S.P.: J’aime pouvoir faire un théâtre nouveau, être écouté, que mes goûts concordent avec la direction. Et par dessus tout, j’aime ma liberté. Ma vie se passe dans le théâtre, et si on ne te donne pas de liberté, à quoi bon y travailler ?

Mais vous n’avez pas choisi ce groupe immédiatement, vous êtes allé au Théâtre de ballet américain (ABT), et au Marinski, il n’y a qu’au Bolchoï qu’on ne vous a pas vu.

S.P.: Au Bolchoï à ce moment il n’y avait pas de leader, et quand il a été question de moi, il est apparu qu’on me craignait. Il y avait eu une mauvaise presse indiquant que je n’étais pas adéquat : personne à un tel niveau ne laisse passer une telle chance. Les gens ont eu peur que je les abandonne. J’estime chez Zelensky le fait qu’il n’avait pas peur de saisir sa chance. On a discuté professionnellement de mes possibilités et j’ai réalisé que le théâtre est intéressé par ma personne et non seulement par ce que je représente. Dans l’art, il faut risquer. Cela peut apporter de grands succès.

Votre passion pour les tatouages, c’est aussi un risque ?

- _Lignes de données_
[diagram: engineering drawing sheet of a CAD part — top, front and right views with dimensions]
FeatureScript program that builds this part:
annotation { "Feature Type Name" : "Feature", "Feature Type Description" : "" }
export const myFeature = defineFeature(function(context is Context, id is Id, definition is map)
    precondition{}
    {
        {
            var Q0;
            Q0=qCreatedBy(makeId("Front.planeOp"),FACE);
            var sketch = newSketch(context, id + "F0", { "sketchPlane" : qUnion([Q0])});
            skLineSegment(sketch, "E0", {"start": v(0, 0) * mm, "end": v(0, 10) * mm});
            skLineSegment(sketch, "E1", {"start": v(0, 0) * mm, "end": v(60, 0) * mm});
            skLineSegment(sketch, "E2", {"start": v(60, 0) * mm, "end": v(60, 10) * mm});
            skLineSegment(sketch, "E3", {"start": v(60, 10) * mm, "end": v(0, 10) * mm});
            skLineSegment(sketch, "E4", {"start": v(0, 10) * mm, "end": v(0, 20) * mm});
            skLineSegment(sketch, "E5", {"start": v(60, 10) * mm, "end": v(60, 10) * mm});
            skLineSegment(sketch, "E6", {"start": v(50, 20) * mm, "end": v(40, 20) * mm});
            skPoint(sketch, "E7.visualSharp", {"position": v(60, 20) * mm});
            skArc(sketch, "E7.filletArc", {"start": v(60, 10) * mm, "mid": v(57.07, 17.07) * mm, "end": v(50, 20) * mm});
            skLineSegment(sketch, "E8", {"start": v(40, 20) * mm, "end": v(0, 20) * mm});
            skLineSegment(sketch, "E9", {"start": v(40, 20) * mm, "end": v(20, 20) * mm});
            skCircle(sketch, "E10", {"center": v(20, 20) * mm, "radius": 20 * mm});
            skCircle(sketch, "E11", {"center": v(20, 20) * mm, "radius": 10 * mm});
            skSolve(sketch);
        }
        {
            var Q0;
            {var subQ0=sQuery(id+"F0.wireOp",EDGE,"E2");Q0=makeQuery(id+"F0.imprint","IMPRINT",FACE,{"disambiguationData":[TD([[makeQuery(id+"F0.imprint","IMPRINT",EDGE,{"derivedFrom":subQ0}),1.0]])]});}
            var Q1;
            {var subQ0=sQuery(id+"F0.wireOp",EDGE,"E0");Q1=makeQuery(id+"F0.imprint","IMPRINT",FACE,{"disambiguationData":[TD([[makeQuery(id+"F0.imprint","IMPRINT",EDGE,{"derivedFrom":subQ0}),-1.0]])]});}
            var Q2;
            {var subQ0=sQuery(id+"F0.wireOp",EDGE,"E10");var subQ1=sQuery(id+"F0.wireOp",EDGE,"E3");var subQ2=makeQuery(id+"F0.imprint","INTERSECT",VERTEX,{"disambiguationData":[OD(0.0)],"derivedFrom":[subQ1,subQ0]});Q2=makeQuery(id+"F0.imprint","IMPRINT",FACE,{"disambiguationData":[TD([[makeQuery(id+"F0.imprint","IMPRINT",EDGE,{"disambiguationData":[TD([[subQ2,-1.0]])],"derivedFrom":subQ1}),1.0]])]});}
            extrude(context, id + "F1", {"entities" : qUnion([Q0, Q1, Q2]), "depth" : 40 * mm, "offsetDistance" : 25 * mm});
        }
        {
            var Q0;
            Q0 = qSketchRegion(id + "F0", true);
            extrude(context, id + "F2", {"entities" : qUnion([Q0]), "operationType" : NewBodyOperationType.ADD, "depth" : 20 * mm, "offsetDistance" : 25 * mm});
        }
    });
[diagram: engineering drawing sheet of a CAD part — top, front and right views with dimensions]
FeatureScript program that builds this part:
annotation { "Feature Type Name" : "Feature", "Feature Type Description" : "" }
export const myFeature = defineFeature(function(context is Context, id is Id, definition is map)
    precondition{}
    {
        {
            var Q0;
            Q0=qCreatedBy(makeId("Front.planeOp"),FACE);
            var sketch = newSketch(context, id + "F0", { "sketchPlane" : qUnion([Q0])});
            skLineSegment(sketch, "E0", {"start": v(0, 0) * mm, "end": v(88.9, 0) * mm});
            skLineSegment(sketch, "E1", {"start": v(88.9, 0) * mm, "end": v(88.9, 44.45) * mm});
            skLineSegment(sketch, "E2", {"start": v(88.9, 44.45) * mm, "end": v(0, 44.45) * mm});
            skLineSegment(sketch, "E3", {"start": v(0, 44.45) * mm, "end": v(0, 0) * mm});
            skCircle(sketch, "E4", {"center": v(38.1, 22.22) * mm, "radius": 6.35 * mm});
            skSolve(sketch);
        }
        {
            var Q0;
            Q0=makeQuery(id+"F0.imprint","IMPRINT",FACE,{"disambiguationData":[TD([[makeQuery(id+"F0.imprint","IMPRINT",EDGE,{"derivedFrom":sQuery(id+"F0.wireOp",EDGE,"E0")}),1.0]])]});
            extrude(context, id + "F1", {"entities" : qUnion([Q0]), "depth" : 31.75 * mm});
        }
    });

- _Travail à faire_
1. Restituez mot pour mot le passage de l'entretien sur le théâtre qui va de « Mais vous n’avez » jusqu'à « vous a pas vu. ».
2. Prolongez l'entretien sur le théâtre au-delà de sa dernière phrase.
Les items n'ont aucun lien avec l'entretien sur le théâtre.

- _Corrigés des exercices_
1.
Mais vous n’avez pas choisi ce groupe immédiatement, vous êtes allé au Théâtre de ballet américain (ABT), et au Marinski, il n’y a qu’au Bolchoï qu’on ne vous a pas vu.

2.
S.P.: Ce n’est pas une lubie. Je l’ai acquise la veille de mon départ du Ballet Royal. Tout a concordé. Ma seule source de bonheur à Londres était ma petite amie. Je n’aimais plus travailler au théâtre, je me suis simplement affranchi des ballets, c’est pourquoi je me suis lié avec le salon de tatouage. C’était des enfantillages. Quand j’ai compris que je devais me séparer de mon amie, j’ai pris conscience que je devais également me débarrasser des tatouages, j’y ai trop trainé, j’y étais lié financièrement : nous avions le salon à deux. Deux semaines avant cela, j’étais sur le point de louer un bâtiment de deux étages à Londres, il aurait fallu payer 80 mille euros par an. Heureusement que je ne l’ai pas fait. J’ai tout offert à mon partenaire et me suis par la même libéré.

Aujourd’hui vous n’avez que des projets artistiques ?

S.P.: Non, il y a toujours autre chose. J’aimerais créer mon costume de ballet. Je sais qu’ils ne suffisent pas aux danseurs. L’important c’est d’avoir l’idée, ensuite on trouve les gens qu’il faut.

Comment percevez-vous la situation avec le directeur du Bolchoï ?

S.P.: En Occident, cela ne serait jamais arrivé. Ils ont une telle considération pour le ballet. En Russie c’est une grande force, le Bolchoï est un état dans l’État. Le plus important est que cette situation en se reproduise pas.

Publié en russe dans les Izvestia.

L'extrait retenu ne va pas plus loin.